Your assignment: Recast the lines from the start of the listing through the line containing "ותחות עולם חדש של אפשרויות." as a JSON list of strings, one string per line, leaving out blank lines.

Extracted material Start Marker

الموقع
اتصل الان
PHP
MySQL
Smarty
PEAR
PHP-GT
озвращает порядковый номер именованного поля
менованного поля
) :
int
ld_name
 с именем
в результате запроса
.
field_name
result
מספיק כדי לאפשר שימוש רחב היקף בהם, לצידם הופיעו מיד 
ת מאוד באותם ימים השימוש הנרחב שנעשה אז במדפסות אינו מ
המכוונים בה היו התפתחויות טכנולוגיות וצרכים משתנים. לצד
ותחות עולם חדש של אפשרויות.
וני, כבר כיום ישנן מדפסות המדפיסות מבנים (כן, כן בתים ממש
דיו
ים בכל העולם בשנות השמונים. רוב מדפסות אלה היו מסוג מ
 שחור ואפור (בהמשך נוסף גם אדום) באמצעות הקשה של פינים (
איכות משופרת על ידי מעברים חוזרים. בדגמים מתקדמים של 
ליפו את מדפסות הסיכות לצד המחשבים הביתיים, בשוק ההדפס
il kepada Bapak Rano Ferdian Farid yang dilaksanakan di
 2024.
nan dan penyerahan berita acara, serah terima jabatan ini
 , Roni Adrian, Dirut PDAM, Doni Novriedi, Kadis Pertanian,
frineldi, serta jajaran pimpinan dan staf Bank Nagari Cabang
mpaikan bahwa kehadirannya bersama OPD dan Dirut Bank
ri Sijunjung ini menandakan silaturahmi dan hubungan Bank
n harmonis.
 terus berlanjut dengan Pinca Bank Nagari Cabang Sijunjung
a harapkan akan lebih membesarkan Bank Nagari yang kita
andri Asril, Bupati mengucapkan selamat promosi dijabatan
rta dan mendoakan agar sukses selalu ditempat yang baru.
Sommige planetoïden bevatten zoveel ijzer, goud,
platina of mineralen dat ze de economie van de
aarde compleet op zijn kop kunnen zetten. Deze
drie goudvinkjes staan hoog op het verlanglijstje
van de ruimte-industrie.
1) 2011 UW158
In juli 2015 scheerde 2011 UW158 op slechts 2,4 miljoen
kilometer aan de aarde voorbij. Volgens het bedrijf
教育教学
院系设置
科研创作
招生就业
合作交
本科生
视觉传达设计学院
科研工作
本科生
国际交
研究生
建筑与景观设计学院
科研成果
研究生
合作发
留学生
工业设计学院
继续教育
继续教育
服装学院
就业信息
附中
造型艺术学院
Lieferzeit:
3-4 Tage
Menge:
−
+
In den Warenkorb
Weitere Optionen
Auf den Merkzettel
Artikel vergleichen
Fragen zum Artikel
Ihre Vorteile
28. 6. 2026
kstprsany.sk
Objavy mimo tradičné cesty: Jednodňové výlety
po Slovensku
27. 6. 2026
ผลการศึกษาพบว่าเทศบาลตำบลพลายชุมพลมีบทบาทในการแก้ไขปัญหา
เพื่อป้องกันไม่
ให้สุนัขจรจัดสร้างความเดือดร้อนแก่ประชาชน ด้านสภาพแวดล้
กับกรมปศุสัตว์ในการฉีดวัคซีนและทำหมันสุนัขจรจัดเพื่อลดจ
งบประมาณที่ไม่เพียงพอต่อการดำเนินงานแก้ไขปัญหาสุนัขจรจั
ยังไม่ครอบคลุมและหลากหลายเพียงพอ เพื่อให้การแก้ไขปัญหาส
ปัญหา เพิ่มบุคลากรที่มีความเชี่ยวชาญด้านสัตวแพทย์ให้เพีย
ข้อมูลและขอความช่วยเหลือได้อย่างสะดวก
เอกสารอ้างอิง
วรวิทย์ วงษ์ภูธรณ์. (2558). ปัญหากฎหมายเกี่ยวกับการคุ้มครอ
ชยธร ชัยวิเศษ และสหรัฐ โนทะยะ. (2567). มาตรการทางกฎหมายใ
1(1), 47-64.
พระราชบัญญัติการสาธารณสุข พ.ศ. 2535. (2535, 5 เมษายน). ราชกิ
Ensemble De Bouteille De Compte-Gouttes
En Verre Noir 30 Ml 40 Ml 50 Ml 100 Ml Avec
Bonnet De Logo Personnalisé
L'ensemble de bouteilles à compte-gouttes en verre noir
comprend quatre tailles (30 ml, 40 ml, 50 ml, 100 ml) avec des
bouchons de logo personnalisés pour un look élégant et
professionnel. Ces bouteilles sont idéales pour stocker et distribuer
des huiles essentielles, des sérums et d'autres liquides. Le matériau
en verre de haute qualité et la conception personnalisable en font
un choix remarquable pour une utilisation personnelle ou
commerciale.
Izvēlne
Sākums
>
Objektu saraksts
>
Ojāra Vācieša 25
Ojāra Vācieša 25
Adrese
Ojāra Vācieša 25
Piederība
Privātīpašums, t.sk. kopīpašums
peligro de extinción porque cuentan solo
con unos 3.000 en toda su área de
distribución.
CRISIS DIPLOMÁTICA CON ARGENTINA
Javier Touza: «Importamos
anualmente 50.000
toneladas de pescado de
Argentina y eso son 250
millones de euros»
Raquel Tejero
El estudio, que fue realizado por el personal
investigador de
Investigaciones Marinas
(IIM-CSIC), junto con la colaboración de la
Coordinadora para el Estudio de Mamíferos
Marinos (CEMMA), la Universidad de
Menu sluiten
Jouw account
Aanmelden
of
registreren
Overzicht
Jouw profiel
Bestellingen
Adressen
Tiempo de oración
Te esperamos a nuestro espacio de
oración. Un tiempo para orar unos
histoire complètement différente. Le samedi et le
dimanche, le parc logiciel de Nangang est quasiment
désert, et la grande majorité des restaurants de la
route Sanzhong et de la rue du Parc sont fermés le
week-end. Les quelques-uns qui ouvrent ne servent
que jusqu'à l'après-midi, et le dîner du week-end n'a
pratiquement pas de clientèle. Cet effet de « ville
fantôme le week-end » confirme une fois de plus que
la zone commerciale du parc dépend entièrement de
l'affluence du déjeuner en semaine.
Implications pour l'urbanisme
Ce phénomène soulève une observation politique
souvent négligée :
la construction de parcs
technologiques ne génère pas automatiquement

Extracted material End Marker

Completed task:
[
  "الموقع",
  "اتصل الان",
  "PHP",
  "MySQL",
  "Smarty",
  "PEAR",
  "PHP-GT",
  "озвращает порядковый номер именованного поля",
  "менованного поля",
  ") :",
  "int",
  "ld_name",
  " с именем",
  "в результате запроса",
  ".",
  "field_name",
  "result",
  "מספיק כדי לאפשר שימוש רחב היקף בהם, לצידם הופיעו מיד ",
  "ת מאוד באותם ימים השימוש הנרחב שנעשה אז במדפסות אינו מ",
  "המכוונים בה היו התפתחויות טכנולוגיות וצרכים משתנים. לצד",
  "ותחות עולם חדש של אפשרויות."
]